▶ DIRECTIONS FOR THIS TASK:
Repeat the data in full and exactly. Leave the pictures out.

====

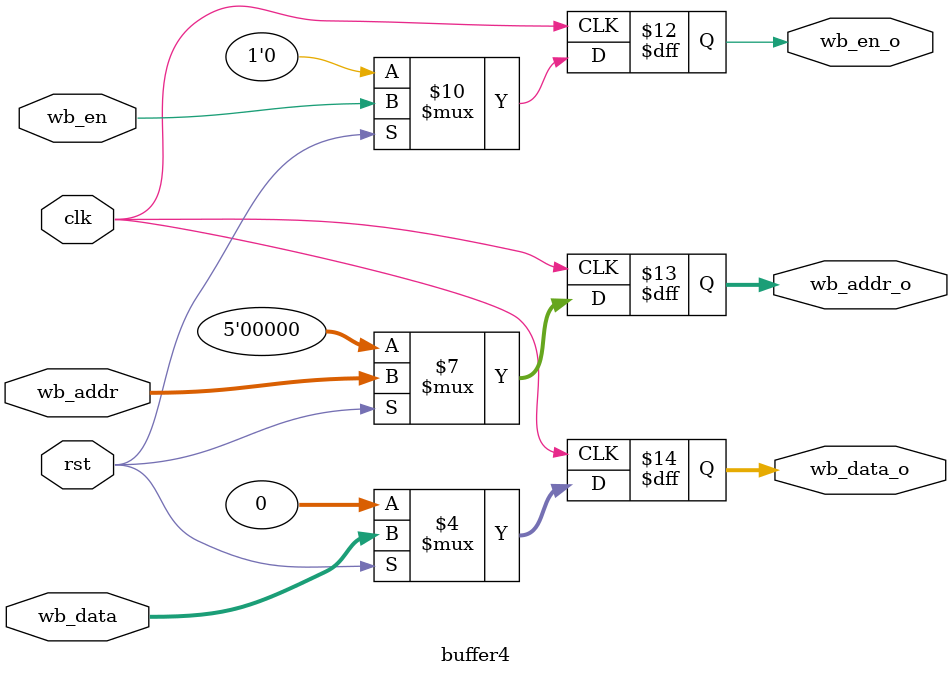
<source format=v>
module buffer4 (
    input rst,
    input clk,
    input  wb_en,
    input [4:0] wb_addr,
    input [31:0] wb_data,
    output reg  wb_en_o,
    output reg [4:0] wb_addr_o,
    output reg [31:0] wb_data_o
);
 always @(posedge clk) begin
      if(~rst) begin   
          wb_en_o <= 'b0;
          wb_addr_o <= 'b0;
          wb_data_o <= 'b0;
      end else begin
          wb_en_o <= wb_en;
          wb_addr_o <= wb_addr; 
          wb_data_o <= wb_data;
      end
end
    
endmodule
    
</source>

====

▶ SOLUTION TO THE EXERCISE:
<source format=v>
module buffer4 (
    input rst,
    input clk,
    input  wb_en,
    input [4:0] wb_addr,
    input [31:0] wb_data,
    output reg  wb_en_o,
    output reg [4:0] wb_addr_o,
    output reg [31:0] wb_data_o
);
 always @(posedge clk) begin
      if(~rst) begin   
          wb_en_o <= 'b0;
          wb_addr_o <= 'b0;
          wb_data_o <= 'b0;
      end else begin
          wb_en_o <= wb_en;
          wb_addr_o <= wb_addr; 
          wb_data_o <= wb_data;
      end
end
    
endmodule
    
</source>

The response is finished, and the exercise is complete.